─── ENTRIES PROVIDED ───

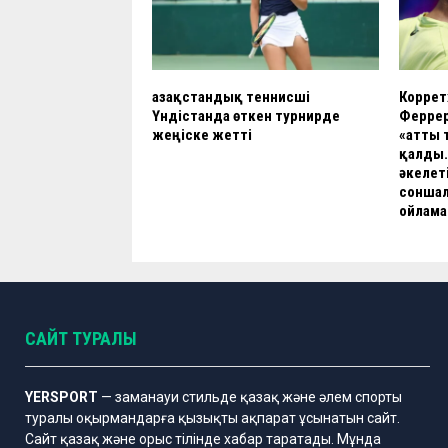
Қазақстандық теннисші
Коррет
Үндістанда өткен турнирде
Феррер
жеңіске жетті
«Қатты 
қалды.
әкелет
соншал
ойлам
САЙТ ТУРАЛЫ
YERSPORT
— заманауи стильде қазақ және әлем спорты
туралы оқырмандарға қызықты ақпарат ұсынатын сайт.
Сайт қазақ және орыс тілінде хабар таратады. Мұнда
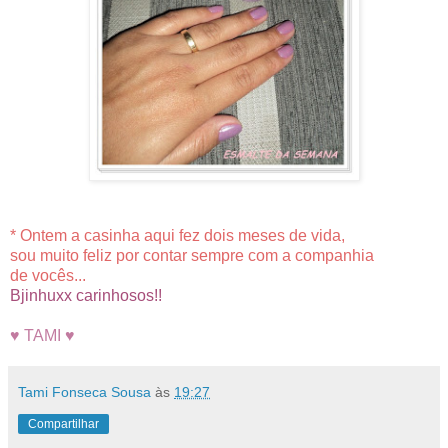
* Ontem a casinha aqui fez dois meses de vida,
sou muito feliz por contar sempre com a companhia
de vocês...
Bjinhuxx carinhosos!!
♥ TAMI ♥
Tami Fonseca Sousa
às
19:27
Compartilhar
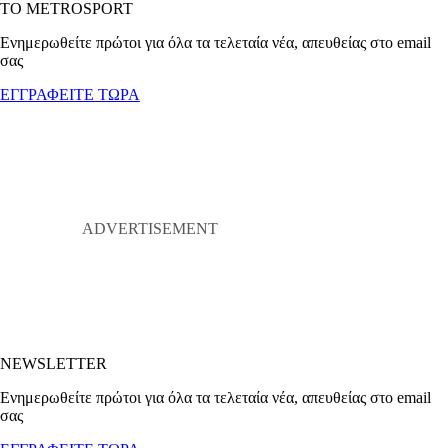
ΤΟ METROSPORT
Ενημερωθείτε πρώτοι για όλα τα τελεταία νέα, απευθείας στο email
σας
ΕΓΓΡΑΦΕΙΤΕ ΤΩΡΑ
NEWSLETTER
Ενημερωθείτε πρώτοι για όλα τα τελεταία νέα, απευθείας στο email
σας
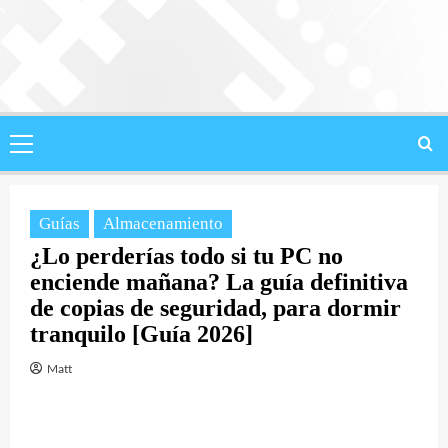
Saltar
al
contenido
Menú
principal
Guías
Almacenamiento
¿Lo perderías todo si tu PC no
enciende mañana? La guía definitiva
de copias de seguridad, para dormir
tranquilo [Guía 2026]
Matt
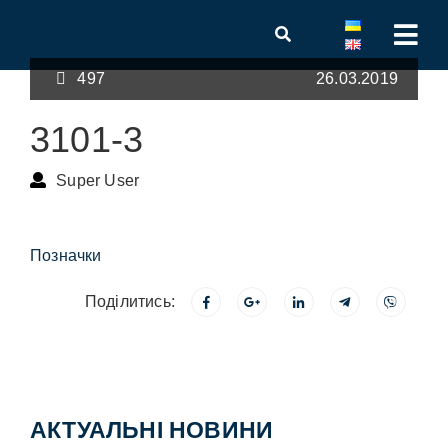
497
26.03.2019
3101-3
Super User
Позначки
Поділитись:
АКТУАЛЬНІ НОВИНИ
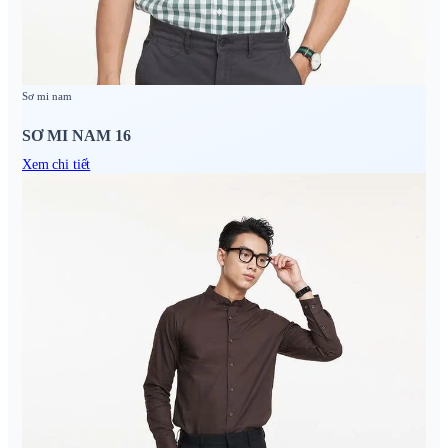
Sơ mi nam
SƠ MI NAM 16
Xem chi tiết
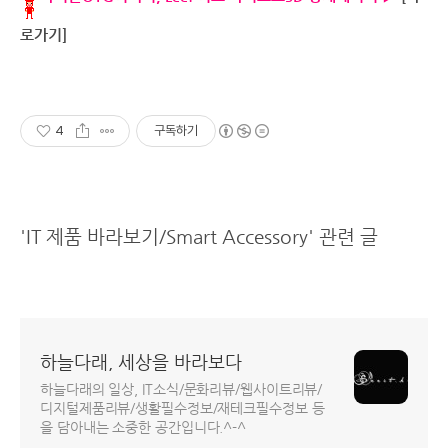
로가기]
4
구독하기
'IT 제품 바라보기/Smart Accessory' 관련 글
하늘다래, 세상을 바라보다
하늘다래의 일상, IT소식/문화리뷰/웹사이트리뷰/
디지털제품리뷰/생활필수정보/재테크필수정보 등
을 담아내는 소중한 공간입니다.^-^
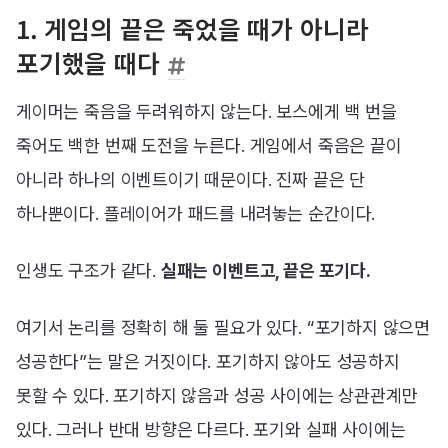
1. 게임의 끝은 죽었을 때가 아니라
포기했을 때다
게이머는 죽음을 두려워하지 않는다. 보스에게 백 번을
죽어도 백한 번째 도전을 누른다. 게임에서 죽음은 끝이
아니라 하나의 이벤트이기 때문이다. 진짜 끝은 단
하나뿐이다. 플레이어가 패드를 내려놓는 순간이다.
인생도 구조가 같다.
실패는 이벤트고, 끝은 포기다.
여기서 논리를 정확히 해 둘 필요가 있다. “포기하지 않으면
성공한다”는 말은 거짓이다. 포기하지 않아도 성공하지
못할 수 있다. 포기하지 않음과 성공 사이에는 상관관계만
있다. 그러나 반대 방향은 다르다. 포기와 실패 사이에는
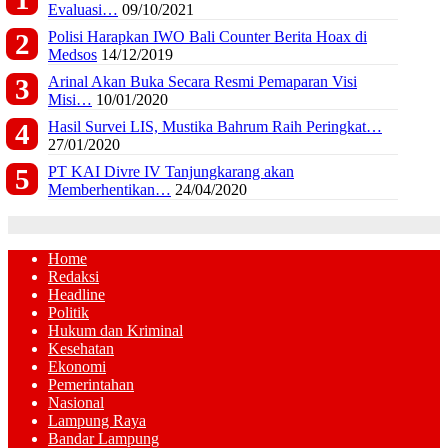
Evaluasi…
09/10/2021
Polisi Harapkan IWO Bali Counter Berita Hoax di
Medsos
14/12/2019
Arinal Akan Buka Secara Resmi Pemaparan Visi
Misi…
10/01/2020
Hasil Survei LIS, Mustika Bahrum Raih Peringkat…
27/01/2020
PT KAI Divre IV Tanjungkarang akan
Memberhentikan…
24/04/2020
Home
Redaksi
Headline
Politik
Hukum dan Kriminal
Kesehatan
Ekonomi
Pemerintahan
Nasional
Lampung Raya
Bandar Lampung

───

◆ **JOB ITEM**:
Repeat each line of the records above exactly, but do not copy the pictures.

◆ **RESULT FOR THIS EXERCISE**:
Қазақстандық теннисші
Коррет
Үндістанда өткен турнирде
Феррер
жеңіске жетті
«Қатты 
қалды.
әкелет
соншал
ойлам
САЙТ ТУРАЛЫ
YERSPORT
— заманауи стильде қазақ және әлем спорты
туралы оқырмандарға қызықты ақпарат ұсынатын сайт.
Сайт қазақ және орыс тілінде хабар таратады. Мұнда
* Ontem a casinha aqui fez dois meses de vida,
sou muito feliz por contar sempre com a companhia
de vocês...
Bjinhuxx carinhosos!!
♥ TAMI ♥
Tami Fonseca Sousa
às
19:27
Compartilhar
ΤΟ METROSPORT
Ενημερωθείτε πρώτοι για όλα τα τελεταία νέα, απευθείας στο email
σας
ΕΓΓΡΑΦΕΙΤΕ ΤΩΡΑ
NEWSLETTER
Ενημερωθείτε πρώτοι για όλα τα τελεταία νέα, απευθείας στο email
σας
Saltar
al
contenido
Menú
principal
Guías
Almacenamiento
¿Lo perderías todo si tu PC no
enciende mañana? La guía definitiva
de copias de seguridad, para dormir
tranquilo [Guía 2026]
Matt
497
26.03.2019
3101-3
Super User
Позначки
Поділитись:
АКТУАЛЬНІ НОВИНИ
Sơ mi nam
SƠ MI NAM 16
Xem chi tiết
로가기]
4
구독하기
'IT 제품 바라보기/Smart Accessory' 관련 글
하늘다래, 세상을 바라보다
하늘다래의 일상, IT소식/문화리뷰/웹사이트리뷰/
디지털제품리뷰/생활필수정보/재테크필수정보 등
을 담아내는 소중한 공간입니다.^-^
1. 게임의 끝은 죽었을 때가 아니라
포기했을 때다
게이머는 죽음을 두려워하지 않는다. 보스에게 백 번을
죽어도 백한 번째 도전을 누른다. 게임에서 죽음은 끝이
아니라 하나의 이벤트이기 때문이다. 진짜 끝은 단
하나뿐이다. 플레이어가 패드를 내려놓는 순간이다.
인생도 구조가 같다.
실패는 이벤트고, 끝은 포기다.
여기서 논리를 정확히 해 둘 필요가 있다. “포기하지 않으면
성공한다”는 말은 거짓이다. 포기하지 않아도 성공하지
못할 수 있다. 포기하지 않음과 성공 사이에는 상관관계만
있다. 그러나 반대 방향은 다르다. 포기와 실패 사이에는
Evaluasi…
09/10/2021
Polisi Harapkan IWO Bali Counter Berita Hoax di
Medsos
14/12/2019
Arinal Akan Buka Secara Resmi Pemaparan Visi
Misi…
10/01/2020
Hasil Survei LIS, Mustika Bahrum Raih Peringkat…
27/01/2020
PT KAI Divre IV Tanjungkarang akan
Memberhentikan…
24/04/2020
Home
Redaksi
Headline
Politik
Hukum dan Kriminal
Kesehatan
Ekonomi
Pemerintahan
Nasional
Lampung Raya
Bandar Lampung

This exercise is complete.